Last week, the Rhode Island Public Expenditure Council (RIPEC) published a report that recommended changes to Rhode Island government intended to foster business growth. Rhode Island Governor Lincoln Chafee commissioned the report in response to the collapse of 38 Studios, a video game company founded by former Red Sox pitcher Curt Schilling. The company was given a $75 million loan from the Rhode Island Economic Development Corporation (EDC), a quasi-state agency.

Rhode Island is in rough economic shape. The state’s unemployment rate in August was 10.7%, second worst in the nation. The average unemployment rate in the six New England states (including Rhode Island) is 7.4%, and the national rate is 8.1%. A July report from CNBC ranked the state last in a list of the top states for business in 2012. The top ten states in the CNBC ranking had an average unemployment rate of 6.3% in August.

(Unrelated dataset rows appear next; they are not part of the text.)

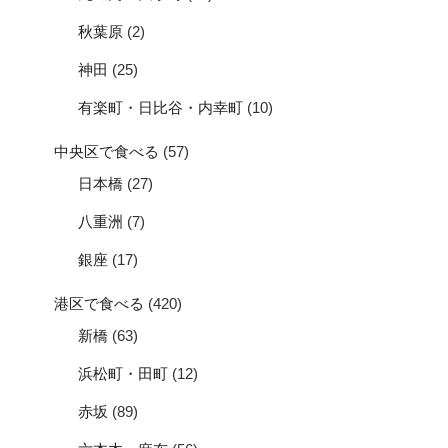
秋葉原
(2)
神田
(25)
有楽町・日比谷・内幸町
(10)
中央区で食べる
(57)
日本橋
(27)
八重洲
(7)
銀座
(17)
港区で食べる
(420)
新橋
(63)
浜松町・田町
(12)
赤坂
(89)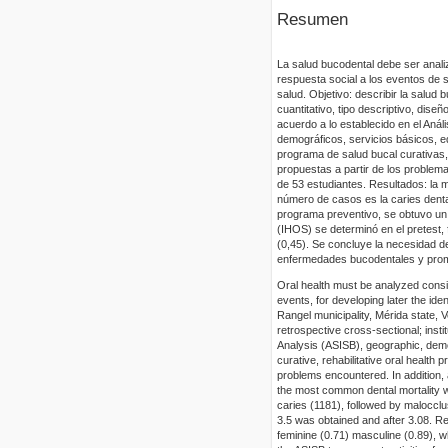
Resumen
La salud bucodental debe ser anali
respuesta social a los eventos de s
salud. Objetivo: describir la salud
cuantitativo, tipo descriptivo, dise
acuerdo a lo establecido en el Anál
demográficos, servicios básicos, e
programa de salud bucal curativas,
propuestas a partir de los problem
de 53 estudiantes. Resultados: la 
número de casos es la caries denta
programa preventivo, se obtuvo un 
(IHOS) se determinó en el pretest, 
(0,45). Se concluye la necesidad d
enfermedades bucodentales y promoci
Oral health must be analyzed consid
events, for developing later the iden
Rangel municipality, Mérida state, 
retrospective cross-sectional; insti
Analysis (ASISB), geographic, demo
curative, rehabilitative oral health
problems encountered. In addition, 
the most common dental mortality w
caries (1181), followed by malocclu
3.5 was obtained and after 3.08. Re
feminine (0.71) masculine (0.89), wh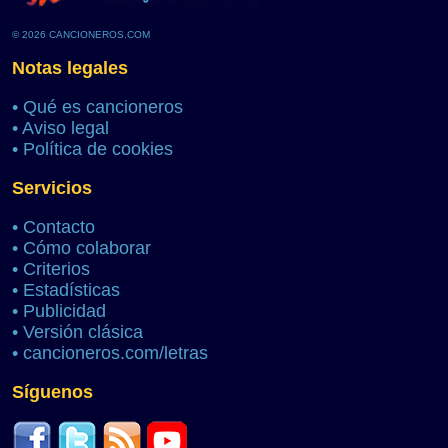
© 2026 CANCIONEROS.COM
Notas legales
•
Qué es cancioneros
•
Aviso legal
•
Política de cookies
Servicios
•
Contacto
•
Cómo colaborar
•
Criterios
•
Estadísticas
•
Publicidad
•
Versión clásica
•
cancioneros.com/letras
Síguenos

It’s clear that action is needed. RIPEC advised creating an executive office of commerce, with a secretary who would report to the governor and oversee state economic policy. The EDC would stay a quasi-state agency, but be rebranded as the Rhode Island Commerce Corporation, and would fall under the new executive commerce department. Governor Chafee has not yet committed to any aspects of the RIPEC plan.

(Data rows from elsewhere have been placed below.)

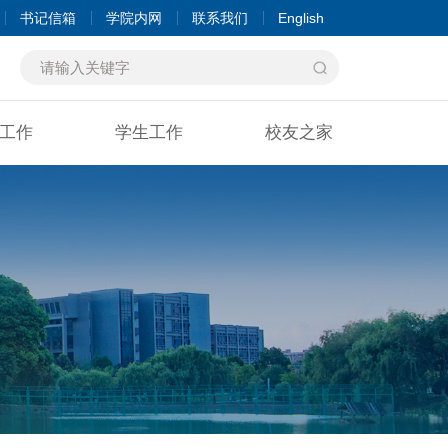
书记信箱
学院内网
联系我们
English
工作
学生工作
校友之家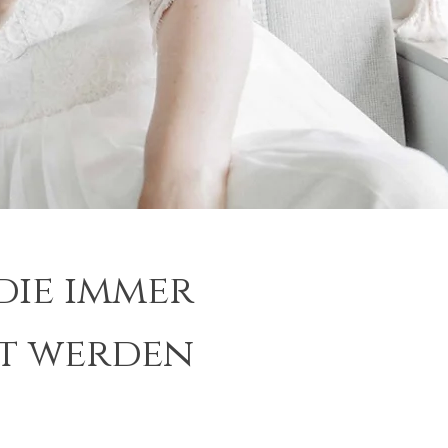
ie immer
kt werden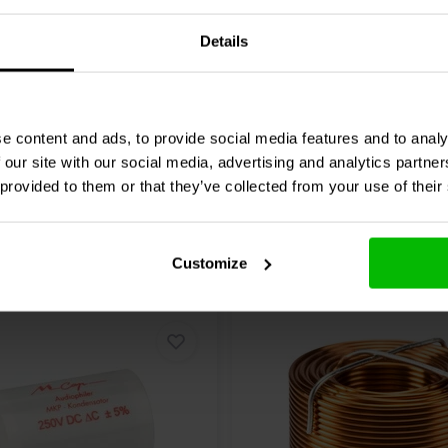
Details
0 klantbeoordelingen
1 klantbeoordelin
nta
Confronta
1 Disponibile
10 
e content and ads, to provide social media features and to analy
 our site with our social media, advertising and analytics partn
 provided to them or that they’ve collected from your use of their
Customize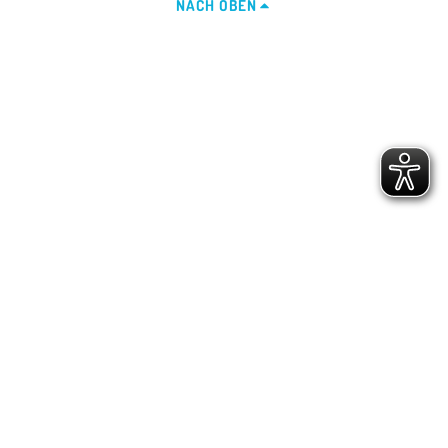
NACH OBEN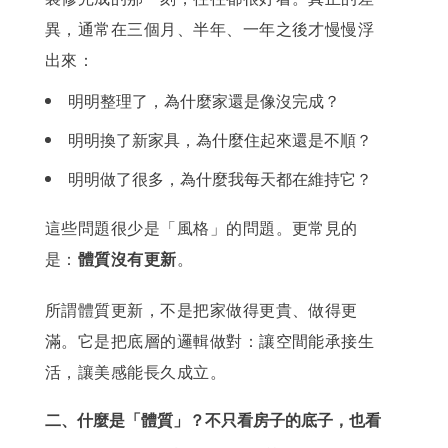
異，通常在三個月、半年、一年之後才慢慢浮
出來：
明明整理了，為什麼家還是像沒完成？
明明換了新家具，為什麼住起來還是不順？
明明做了很多，為什麼我每天都在維持它？
這些問題很少是「風格」的問題。更常見的
是：
體質沒有更新
。
所謂體質更新，不是把家做得更貴、做得更
滿。
它是把底層的邏輯做對：讓空間能承接生
活，讓美感能長久成立。
二、什麼是「體質」？不只看房子的底子，也看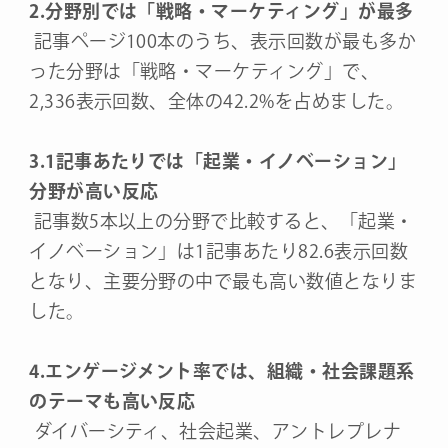
2.分野別では「戦略・マーケティング」が最多
記事ページ100本のうち、表示回数が最も多か
った分野は「戦略・マーケティング」で、
2,336表示回数、全体の42.2%を占めました。
3.1記事あたりでは「起業・イノベーション」
分野が高い反応
記事数5本以上の分野で比較すると、「起業・
イノベーション」は1記事あたり82.6表示回数
となり、主要分野の中で最も高い数値となりま
した。
4.エンゲージメント率では、組織・社会課題系
のテーマも高い反応
ダイバーシティ、社会起業、アントレプレナ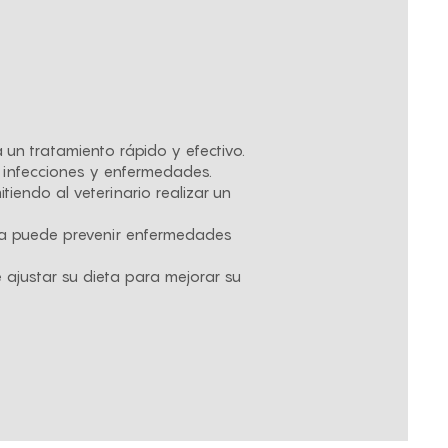
a un tratamiento rápido y efectivo.
 infecciones y enfermedades.
tiendo al veterinario realizar un
ma puede prevenir enfermedades
e ajustar su dieta para mejorar su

How much can the government really affect commerce? Conservative politicians like to argue that government cannot create jobs, but also like to claim credit for any jobs created on their watch. This irony extends to conservative Curt Schilling, who was happy to take a government loan after years spent decrying the excesses of government. This American Life devoted an entire show to the subject of job creation, and the conclusions were ambiguous. It’s extremely hard for states to promote job creation in the short-term, and any short-term measures come at the expense of long-term concerns (such as the improvement of infrastructure and education). Economic development at the state level consists mostly of stealing companies and jobs from other states.

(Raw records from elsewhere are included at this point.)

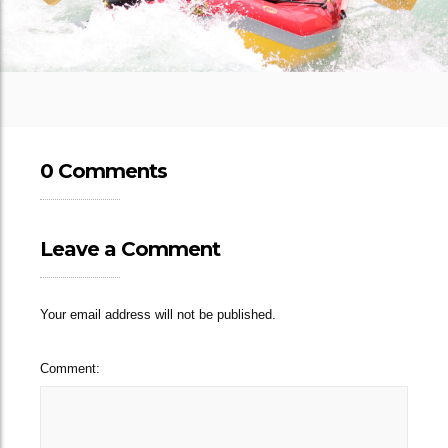
0 Comments
Leave a Comment
Your email address will not be published.
Comment: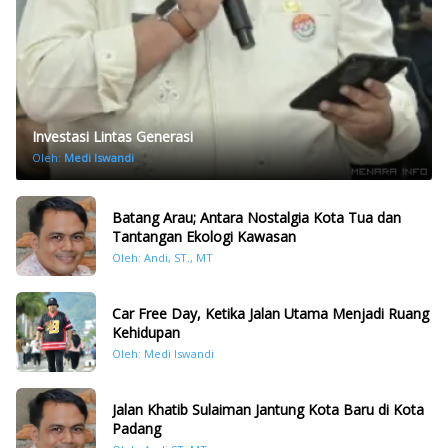
Investasi Lintas Generasi
Oleh:
Medi Iswandi
Batang Arau; Antara Nostalgia Kota Tua dan
Tantangan Ekologi Kawasan
Oleh: Andi, ST., MT
Car Free Day, Ketika Jalan Utama Menjadi Ruang
Kehidupan
Oleh: Medi Iswandi
Jalan Khatib Sulaiman Jantung Kota Baru di Kota
Padang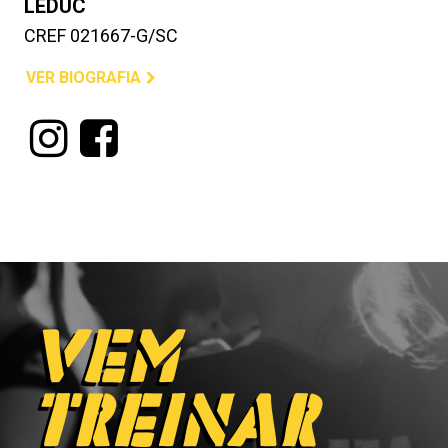
LEDUC
CREF 021667-G/SC
VER BIOGRAFIA
VEM
TREINAR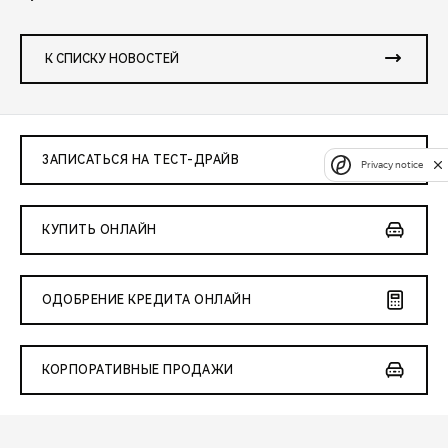
К СПИСКУ НОВОСТЕЙ
ЗАПИСАТЬСЯ НА ТЕСТ-ДРАЙВ
Privacy notice
КУПИТЬ ОНЛАЙН
ОДОБРЕНИЕ КРЕДИТА ОНЛАЙН
КОРПОРАТИВНЫЕ ПРОДАЖИ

Another frequent refrain is that government regulations destroy jobs. This is probably the rationale for RIPEC’s recommendation to move the Department of Environmental Management (DEM) under the new commerce secretary. There is evidence that government regulation does not play a large role in the job market. As the Washington Post reports:

In 2010, 0.3 percent of the people who lost their jobs in layoffs were let go because of “government regulations/intervention.” By comparison, 25 percent were laid off because of a drop in business demand.

While it’s logical to assess the economic impact of new regulations, making environmental protection subservient to commercial interests is a troubling move.

This seems like a no-win scenario: Rhode Island needs jobs but the government can’t do much about it. In fact, the best way for the Rhode Island economy to improve is probably to wait for the national economy to get rolling. But Rhode Island’s unusually high unemployment rate suggests there are systemic problems with state. Rhode Island is known as a corrupt, one-party state, and this stereotype is proven correct with disheartening regularity. Pointing out the problem is easy, finding a lasting solution is difficult. Rhode Island needs to change something fundamental, like how the state holds elections. A nonpartisan blanket primary system, in which all the candidates from all parties run in one primary, with the top two candidates advancing to the general election, could lead to more competition and allow moderate Republicans to emerge as a political force (or it could lead to general elections filled with only Democrats). Even if fundamental change proves elusive, Rhode Island should focus on improving the aspects of the state that already stand out, such as tourism and education. Regardless, I doubt that reorganizing how the state administers commerce is the real solution to Rhode Island’s economic troubles. RIPEC’s recommendations may be beneficial, but deeper reform is needed.